I use the graphics support for making quick & dirty scrips for managing images (mostly for checking labeling and things like that where I don't want to bother creating a full web UI).
I tried Ghostty for this but couldn't get the images to display as quickly or in full resolution, but it's very possible I was holding it wrong. I'd love to switch, honestly, if anyone has a recommendation for how to make it work as well as the iterm2-tools Python package.
I also use multi-pane mirroring for managing some machines at home that I haven't bothered making more automated.
I use it primarily for its split pane functionality. Invaluable if you need to see multiple things happening on the same machine at once. I work in data science and often have several long running jobs on a single server, a notebook server, htop/iotop, nvidia-smi, or simply just having different panes cd'd to different directories - with iterm you can organise to a single terminal tab for each machine (including local), or group tabs across machines if they are for related work.
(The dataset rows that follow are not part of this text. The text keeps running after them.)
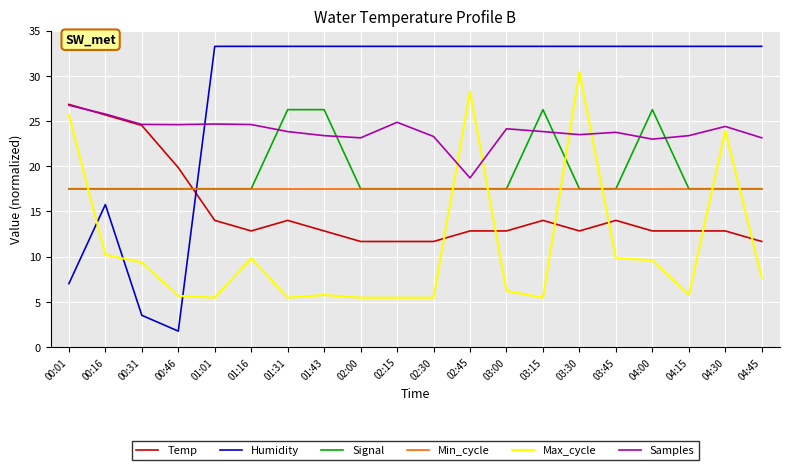

Which series changed the most between 00:16 and 03:45?

Humidity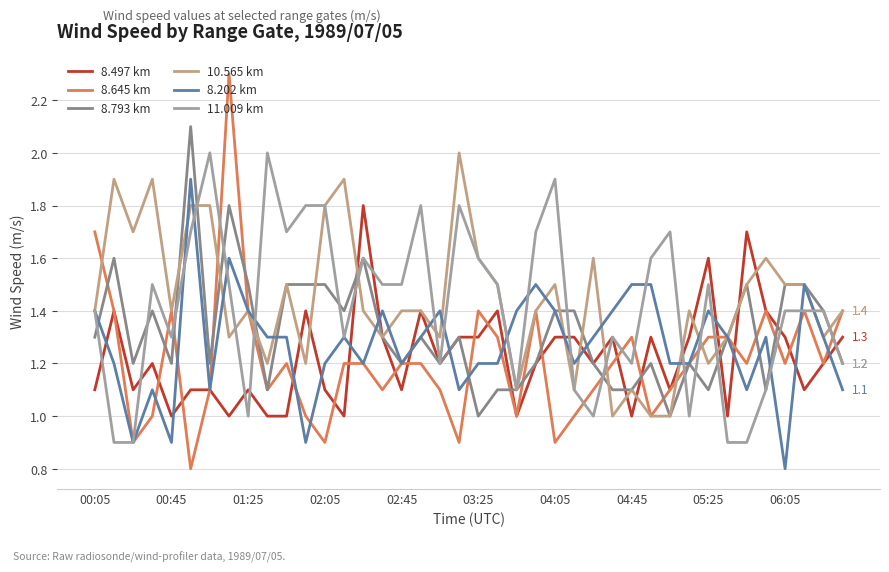

How many lines are shown in the chart?

6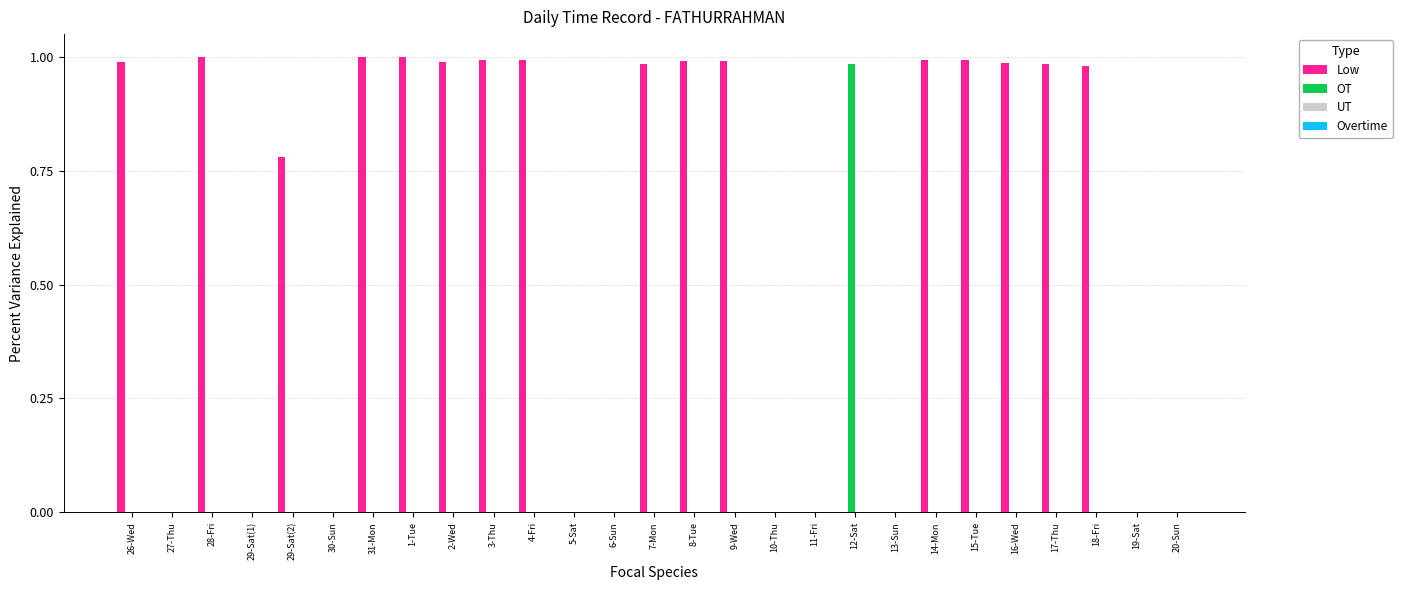

How many groups of bars are there?

27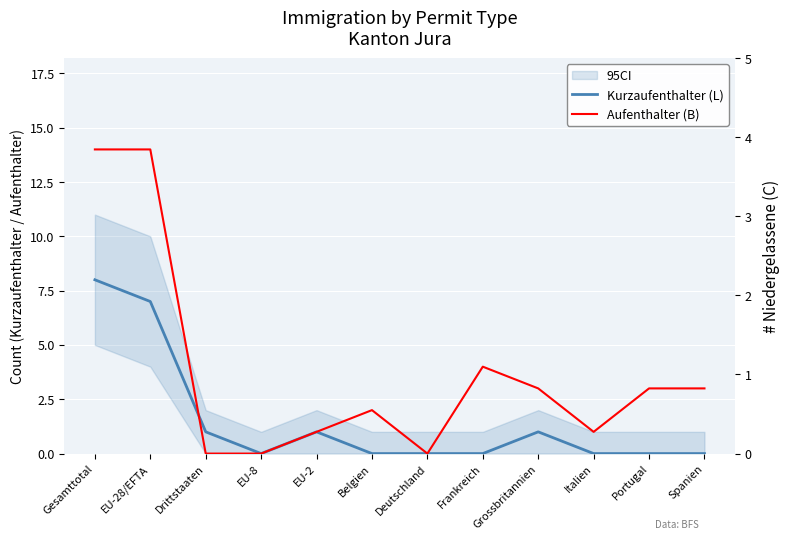

How many intersections are there between Aufenthalter (B) and Kurzaufenthalter (L)?

1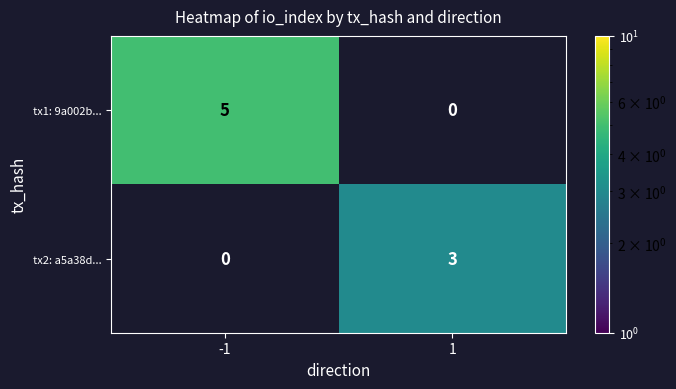

The value of tx2: a5a38d... at 1 is 4. True or false?

False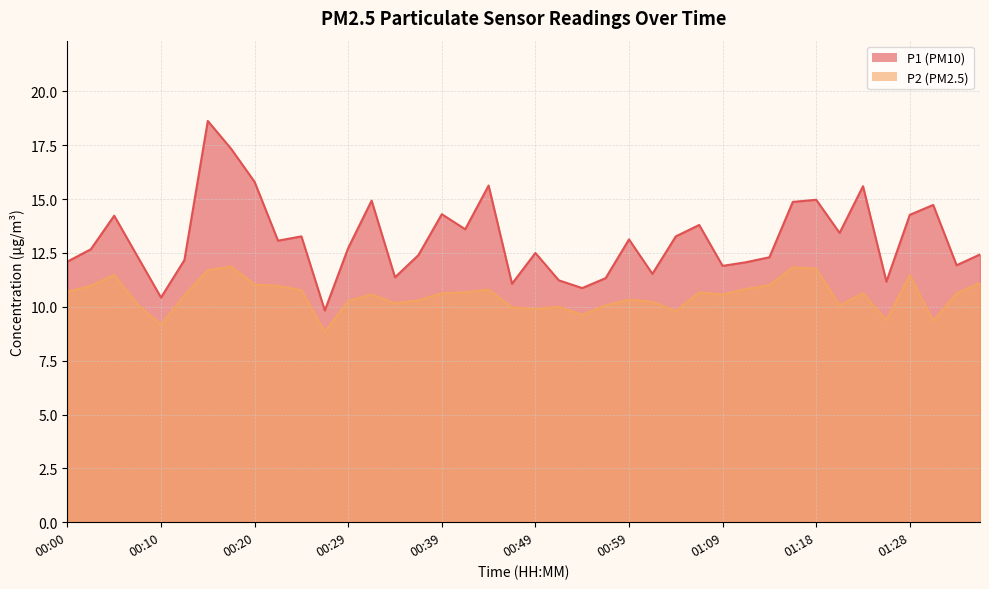

Between 01:18 and 01:04, which is larger?

01:18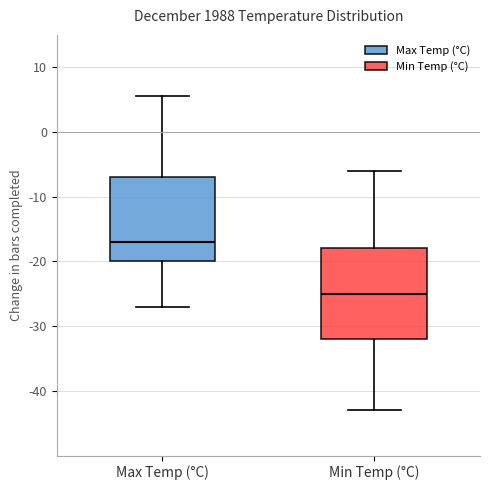

Which box's median line is the lowest?

Min Temp (°C)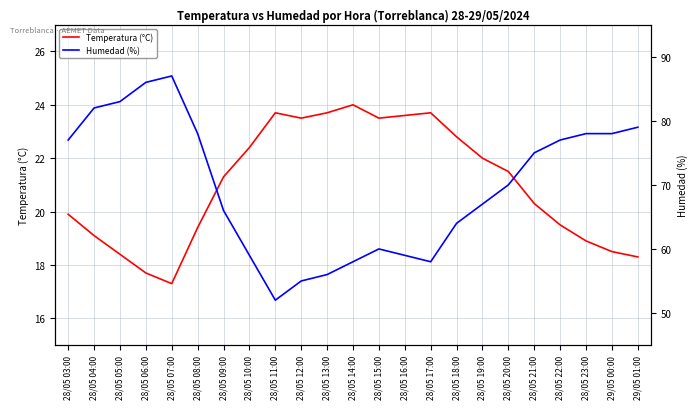

What is the difference between the second highest and second lowest values in the Humedad (%) series?

31.0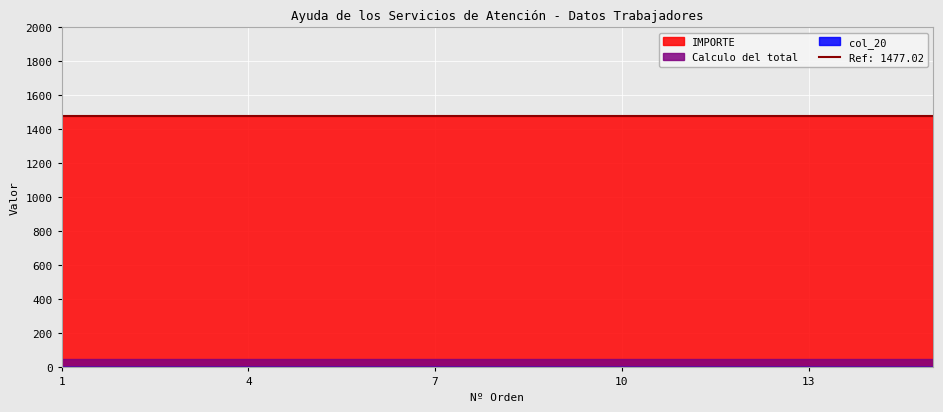

True or false: col_20 and IMPORTE intersect in this chart.

False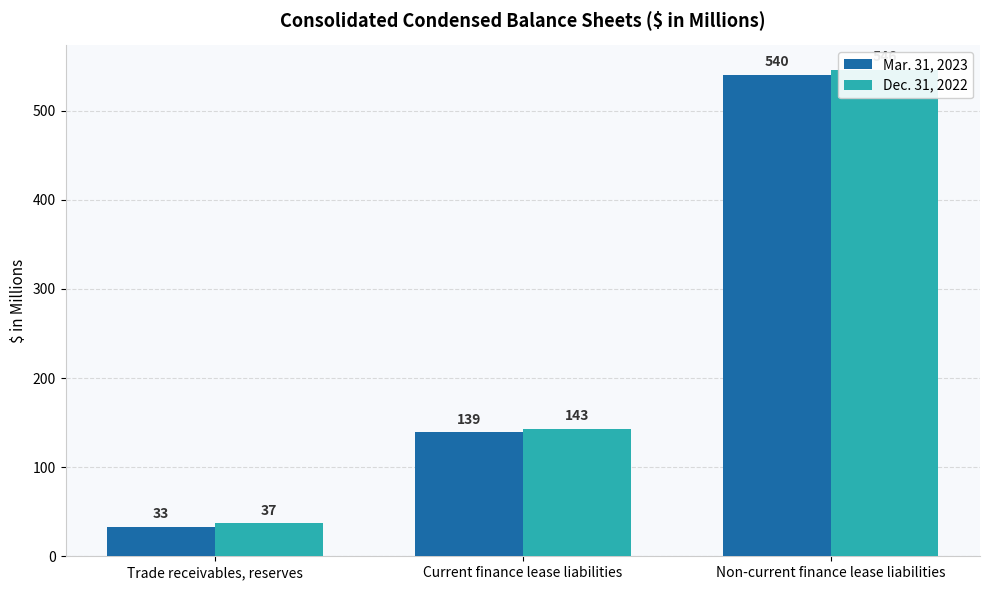

Between Trade receivables, reserves and Non-current finance lease liabilities, which is larger?

Non-current finance lease liabilities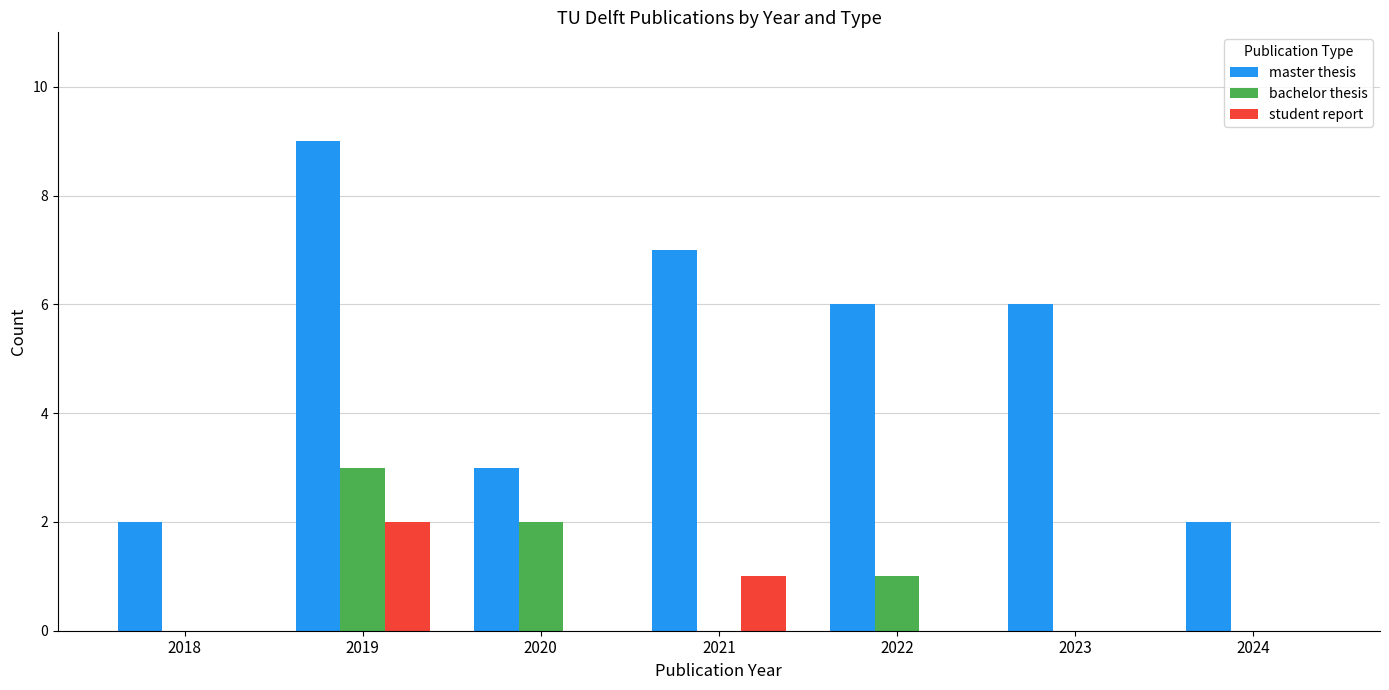

Is it true that student report equals -1 at 2020?

False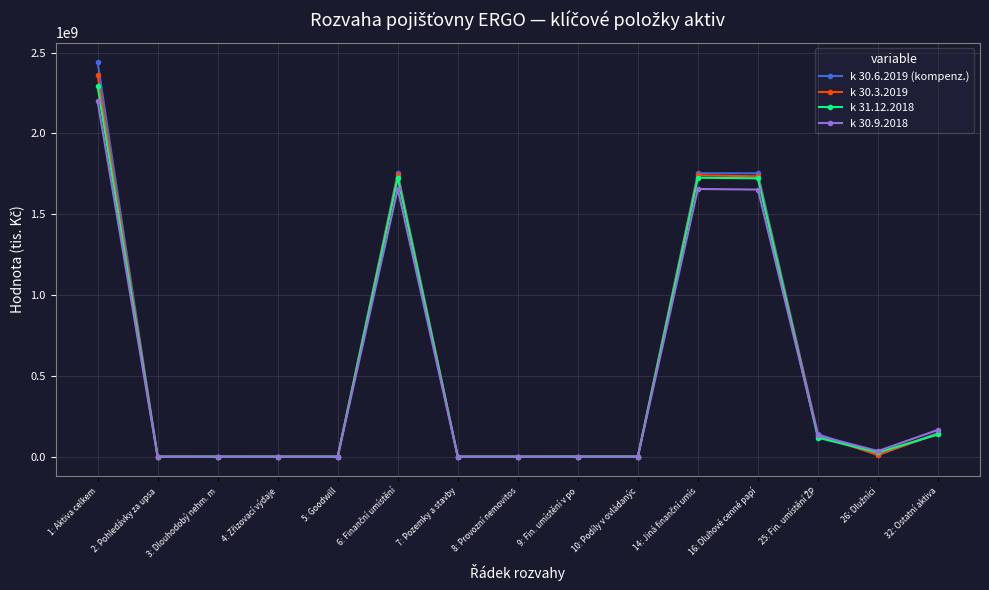

What is the label of the 1st point from the left?

1: Aktiva celkem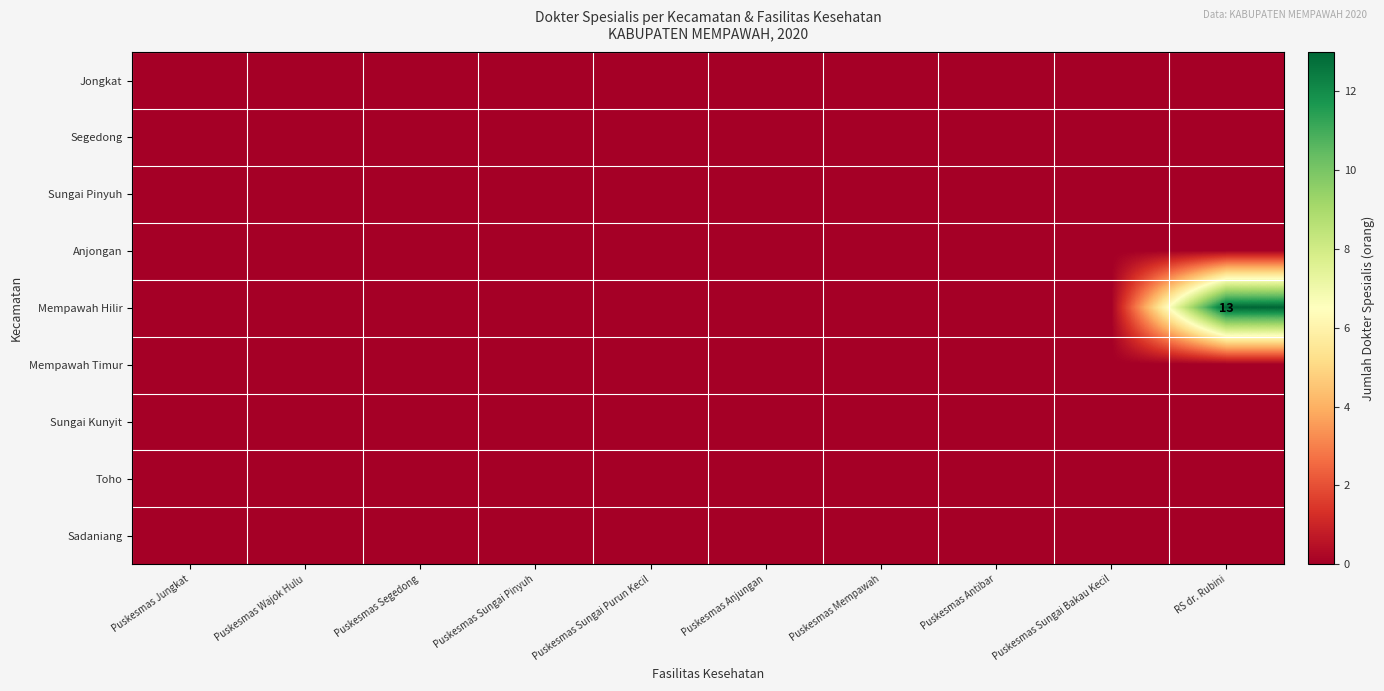

Rank the categories by Toho value from highest to lowest.

Puskesmas Jungkat, Puskesmas Wajok Hulu, Puskesmas Segedong, Puskesmas Sungai Pinyuh, Puskesmas Sungai Purun Kecil, Puskesmas Anjungan, Puskesmas Mempawah, Puskesmas Antibar, Puskesmas Sungai Bakau Kecil, RS dr. Rubini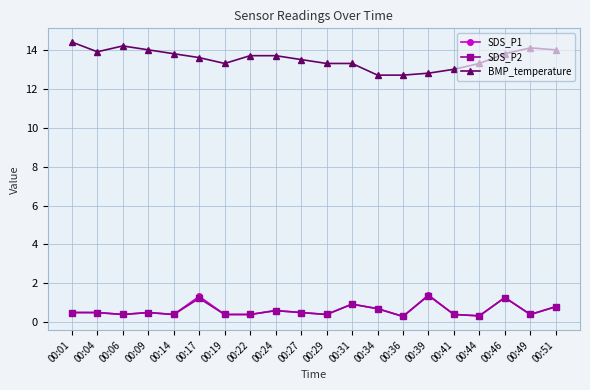

What is the maximum value for SDS_P1?

1.4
native Terminal.app doesn't have true color support (24 bit colors). I was happy using it but wanted to try some fancy vim themes.
I stopped using iterm after it did the chatgpt integration, which was a bridge too far for my tastes and landed on wezterm. All of the alternatives have nits.
It's dumb, but Terminal.app is about eight years behind every other macOS terminal in supporting true color mode. Feels like sort of a table stakes feature in a modern terminal, and makes me suspect Terminal.app is not a high priority for Apple. The people want pretty editor themes!
I just have been trying ghostty recently - the biggest usability issue I’ve immediately run into is a lack of cmd-f to search text (as far as I can tell) —— I’m having to copy everything into a text editor then search. I never realized how often I used that it until I lacked it.
I got tired of weird sketchy seeming behavior in iterm2 (it'd hang randomly when accidentally sending binary streams to stdout; it'd take forever if I asked it to search my many tb of buffer, etc). I switched to xquartz and xterm, which was fine; I had to retrain my fingers back to whatever they'd been trained to do in 1998, but they got there.
But probably that's terrible advice for 99.8% of people out there, probably more like 99.998, or even more 9s.
Both are very competent terminal emulators. Just use either and you won’t miss much. I started using iTerm before the Terminal.app redesign (which was very much needed) and kept using it mostly for the tmux integration (which is a strong reason to use it). Nowadays, I would be happy using either. Ghostty is fine as well, though not as polished yet.
I just like having it docked to the top of my screen, and accessible via a global shortcut.
I'm sure there's a thousand others that do both of those things, but I adopted iTerm2 about 10 years ago, and it hasn't given me cause to investigate others.
When I’m forced to use something else, I miss eternal-terminal atop tmux control mode and iterm. It’s total bliss and there’s no other terminal emulator on any platform that can compare.
If the stock terminal app supported more colors (idk what the official term is lol) I’d be fine using it. I don’t use any fancy iterm features anyway. Fish + zellij is all I need!
I stepped back into macOS for the first time in ~8 years and was disappointed by Terminal. To be honest, I think Windows Terminal is much better, which feels a bit weird to say.
Two main reasons I switched is that iTerm can actually display bitmap fonts without mangling them (Terminal has anti-aliasing always on) and that it handles the difference between left and right Alt (needed because AZERTY layout + emacs).